> [WHAT YOU WILL DO]
Wherever the word "cardinality" turns up in a line of the entries, copy that line.
#### STORED DATA
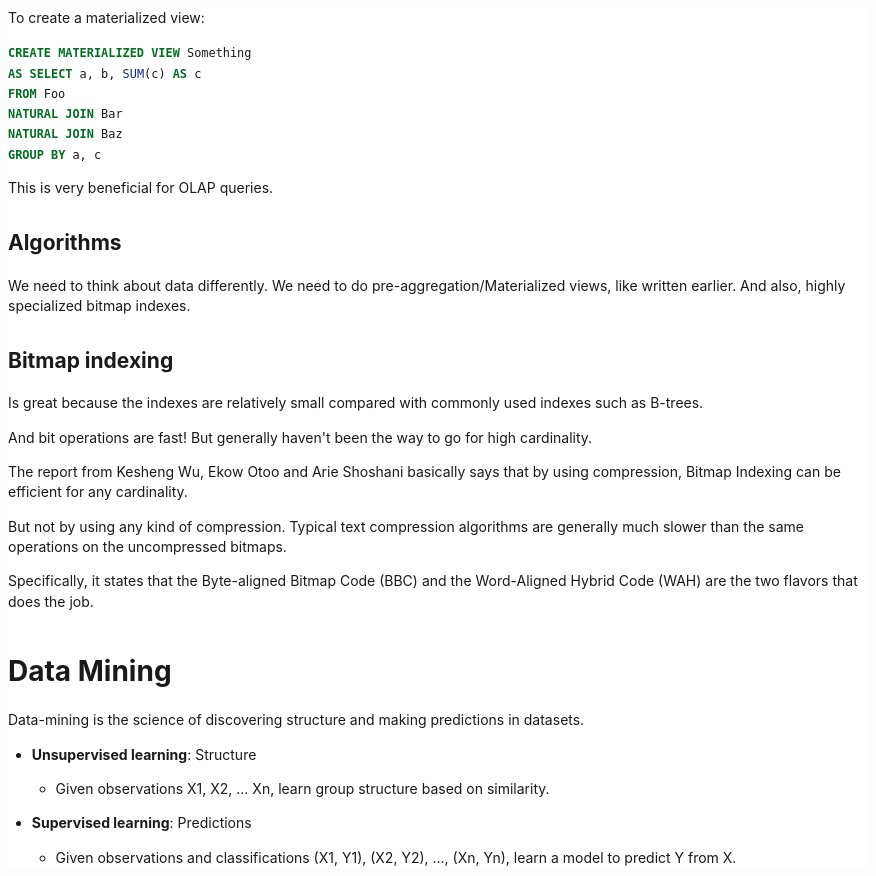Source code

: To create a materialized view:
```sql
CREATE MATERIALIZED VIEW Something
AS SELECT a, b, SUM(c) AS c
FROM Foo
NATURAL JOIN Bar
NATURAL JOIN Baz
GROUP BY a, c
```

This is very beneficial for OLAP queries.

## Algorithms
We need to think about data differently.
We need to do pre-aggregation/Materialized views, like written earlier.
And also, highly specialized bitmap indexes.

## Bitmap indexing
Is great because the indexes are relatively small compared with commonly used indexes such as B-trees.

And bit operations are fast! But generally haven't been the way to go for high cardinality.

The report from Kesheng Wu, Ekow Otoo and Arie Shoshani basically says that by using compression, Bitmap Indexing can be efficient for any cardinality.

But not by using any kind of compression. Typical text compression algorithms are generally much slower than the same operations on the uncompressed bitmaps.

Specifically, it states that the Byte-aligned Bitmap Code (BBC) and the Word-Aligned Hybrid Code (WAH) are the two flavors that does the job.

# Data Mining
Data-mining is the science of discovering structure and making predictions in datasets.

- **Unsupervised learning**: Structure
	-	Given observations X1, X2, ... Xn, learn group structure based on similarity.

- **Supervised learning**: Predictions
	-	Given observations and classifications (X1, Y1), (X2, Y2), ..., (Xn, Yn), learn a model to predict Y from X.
########
> [SOLUTION TO THE PROBLEM]
And bit operations are fast! But generally haven't been the way to go for high cardinality.
The report from Kesheng Wu, Ekow Otoo and Arie Shoshani basically says that by using compression, Bitmap Indexing can be efficient for any cardinality.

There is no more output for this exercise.